A flicker in my brain finally tells me to do the right thing. Or maybe, as the case may be, the least wrong thing. I stop talking. I watched her thumb as it rolled the thin chain of her bracelet back, forth, back, forth, the precision of a long-practiced fidget. A thumb with a hand, opposable. Her face was still blank, her eyes looking over the balcony and following the path of a delivery person on a bicycle. Time was dilating in that way that you’re either excited or terrified. I thought it was the former but in retrospect it was certainly the latter. Regardless it felt like a day investigate the temporal measures further had passed and I might have the salvation of her inattention.
“Where are they now?” she asked quietly. It was a tone dripping with disinterest. Her eyes glanced down at her glass as she swirled the wispy remnants of ice cubes floating at the top of her untouched cocktail. I think of the unshelled turtle, this time on its back. It can bend its knees and snap its jaws but it’s otherwise useless, spineless and fragile. Tommy puts its colorful carapace gently in a shoebox marked “painted” and carefully returns the box to the shelf.

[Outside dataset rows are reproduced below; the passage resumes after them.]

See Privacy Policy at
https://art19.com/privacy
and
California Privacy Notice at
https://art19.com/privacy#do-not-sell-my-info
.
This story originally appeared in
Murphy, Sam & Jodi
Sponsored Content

One more unhomed soul with its most useful pieces carefully and lovingly preserved.
My tongue is dry, and I can feel hot tears trying to press themselves out of my eyes as my embarrassment grows. ‘I’m sorry’ I want to say. ‘You don’t deserve this’ floats across the on deck circle of words, but that’s even worse. My mind is racing with all the ways this went wrong. With all the ways I made this wrong. Anything worth saying evaporates. I decide to throw away my shovel and stop digging.
“I’ll leave you alone. Have a good night.” I somehow manage to get through all eight words without my throat catching. It’s not until I’ve almost slid the glass door entirely shut that I hear a half-hearted “g’night.” I wonder for the millionth time why apathy never works out for me. Why my brain turns to mush when I try to escape it. Better to hold it inside then to have it spill in someone else’s yard. Better to put the turtle in the shell so it’s not a sack of useless thumbs.